For years, mainstream advice has been to invest most of your retirement money in conventional Individual Retirement Accounts (IRAs) or 401(k)-type vehicles.

What about their Roth versions, which feature tax-free withdrawals (if you meet certain rules), even though you have to pay income taxes on contributions? Weren’t those only for people who believed their tax rates would go up in retirement?

I’m here to rock the boat. I have no idea whether you’re going to be in a higher tax bracket when you stop working full-time. But the Roth accounts could be a better deal, even during this uncertain pandemic environment. Here’s why:

Jeanne Fisher, a certified financial planner, says “participants who are focused solely on tax rates today versus tax rates in the future are completely missing the point that all of the growth in the Roth 401k is tax-free while with a traditional 401k the contribution and the growth are taxable.”

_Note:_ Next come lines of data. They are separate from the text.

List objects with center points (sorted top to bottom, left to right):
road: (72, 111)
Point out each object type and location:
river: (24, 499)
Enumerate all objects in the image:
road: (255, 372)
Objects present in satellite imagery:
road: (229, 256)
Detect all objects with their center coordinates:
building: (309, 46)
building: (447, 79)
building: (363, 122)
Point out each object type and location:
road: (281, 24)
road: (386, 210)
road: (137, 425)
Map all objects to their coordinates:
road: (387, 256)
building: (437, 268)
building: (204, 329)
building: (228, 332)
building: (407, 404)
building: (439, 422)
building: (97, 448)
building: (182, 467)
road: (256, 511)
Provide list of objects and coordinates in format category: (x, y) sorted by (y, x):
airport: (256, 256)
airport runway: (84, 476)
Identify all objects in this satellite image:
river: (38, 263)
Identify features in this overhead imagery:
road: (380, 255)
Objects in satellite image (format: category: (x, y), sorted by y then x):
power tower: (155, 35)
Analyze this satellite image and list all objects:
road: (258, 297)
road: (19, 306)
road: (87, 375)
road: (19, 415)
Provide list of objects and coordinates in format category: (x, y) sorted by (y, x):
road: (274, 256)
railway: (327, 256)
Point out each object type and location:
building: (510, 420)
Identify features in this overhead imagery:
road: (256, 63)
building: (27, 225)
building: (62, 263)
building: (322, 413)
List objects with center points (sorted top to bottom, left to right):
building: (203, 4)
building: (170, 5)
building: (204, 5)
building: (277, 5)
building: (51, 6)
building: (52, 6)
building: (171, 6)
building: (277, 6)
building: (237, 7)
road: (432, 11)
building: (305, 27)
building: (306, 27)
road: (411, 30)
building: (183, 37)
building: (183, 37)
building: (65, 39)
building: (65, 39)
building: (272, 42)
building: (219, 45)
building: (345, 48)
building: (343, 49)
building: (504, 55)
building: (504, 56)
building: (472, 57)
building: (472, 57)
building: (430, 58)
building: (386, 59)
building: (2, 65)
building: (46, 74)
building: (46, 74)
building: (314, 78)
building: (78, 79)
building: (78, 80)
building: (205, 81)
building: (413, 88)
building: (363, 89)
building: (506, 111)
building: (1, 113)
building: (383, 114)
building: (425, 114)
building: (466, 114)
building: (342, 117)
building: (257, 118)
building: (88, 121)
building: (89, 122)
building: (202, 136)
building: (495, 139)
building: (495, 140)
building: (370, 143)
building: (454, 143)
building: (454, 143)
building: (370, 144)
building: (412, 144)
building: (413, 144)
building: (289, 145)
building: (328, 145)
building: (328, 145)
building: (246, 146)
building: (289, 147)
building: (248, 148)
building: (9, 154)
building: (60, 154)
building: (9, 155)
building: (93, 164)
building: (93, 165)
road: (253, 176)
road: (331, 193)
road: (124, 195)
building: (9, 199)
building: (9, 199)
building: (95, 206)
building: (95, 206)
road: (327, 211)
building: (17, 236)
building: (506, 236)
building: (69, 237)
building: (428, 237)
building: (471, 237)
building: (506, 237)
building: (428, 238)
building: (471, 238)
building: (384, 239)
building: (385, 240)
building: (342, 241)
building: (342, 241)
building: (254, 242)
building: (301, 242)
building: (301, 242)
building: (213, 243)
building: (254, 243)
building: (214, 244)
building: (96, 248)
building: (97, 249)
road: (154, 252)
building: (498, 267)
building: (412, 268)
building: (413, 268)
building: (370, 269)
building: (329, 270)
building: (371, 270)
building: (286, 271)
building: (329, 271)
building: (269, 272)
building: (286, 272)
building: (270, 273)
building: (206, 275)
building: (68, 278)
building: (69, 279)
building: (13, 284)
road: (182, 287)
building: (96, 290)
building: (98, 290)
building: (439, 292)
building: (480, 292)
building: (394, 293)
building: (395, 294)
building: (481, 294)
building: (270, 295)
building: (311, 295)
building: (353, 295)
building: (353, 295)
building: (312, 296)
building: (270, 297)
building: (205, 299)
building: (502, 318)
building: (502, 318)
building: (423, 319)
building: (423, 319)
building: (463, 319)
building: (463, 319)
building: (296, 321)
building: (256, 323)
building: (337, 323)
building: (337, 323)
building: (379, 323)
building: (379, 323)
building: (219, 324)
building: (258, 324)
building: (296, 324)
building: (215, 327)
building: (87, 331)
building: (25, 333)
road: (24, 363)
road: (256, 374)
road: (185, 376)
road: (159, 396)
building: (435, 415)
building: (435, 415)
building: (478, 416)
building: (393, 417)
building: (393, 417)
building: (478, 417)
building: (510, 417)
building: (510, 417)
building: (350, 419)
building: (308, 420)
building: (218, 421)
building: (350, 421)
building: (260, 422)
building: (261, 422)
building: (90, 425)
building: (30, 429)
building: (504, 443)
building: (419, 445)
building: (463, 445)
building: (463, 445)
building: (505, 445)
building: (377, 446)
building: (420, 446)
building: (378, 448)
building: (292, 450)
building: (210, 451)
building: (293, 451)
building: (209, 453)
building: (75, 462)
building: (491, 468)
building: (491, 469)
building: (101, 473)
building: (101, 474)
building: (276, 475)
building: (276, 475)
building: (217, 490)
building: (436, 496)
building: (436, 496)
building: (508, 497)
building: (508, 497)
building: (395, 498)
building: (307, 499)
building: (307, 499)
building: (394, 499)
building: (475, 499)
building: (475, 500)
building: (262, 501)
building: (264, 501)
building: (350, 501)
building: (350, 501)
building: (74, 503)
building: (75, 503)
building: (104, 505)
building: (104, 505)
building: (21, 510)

I’ll up the ante. After age 59 1/2, you can use tax-free Roth proceeds for any reason — they don’t have to be specifically for retirement income. I tapped into my Roth a few years ago to fix a roof and replace my heating/air-conditioning system.

Although I paid taxes on the contributions years ago, I didn’t pay taxes on withdrawals. Just keep in mind that you also have to keep Roth funds in for at least five years to avoid penalties in addition to the age 59 1/2 or older age withdrawal requirement.

“If you are in a very low effective federal tax rate, or even a negative tax rate, the Roth is very beneficial. Finally, it can be used as a flexible bucket in retirement for high-income, high-net-worth clients,” Fisher says.

Of course, I am not trashing 401(k)s or traditional IRAs. Fund those, too, particularly if your employer gives you a matching contribution. But just keep in mind that the Roth is another useful savings tool — and not just for retirement.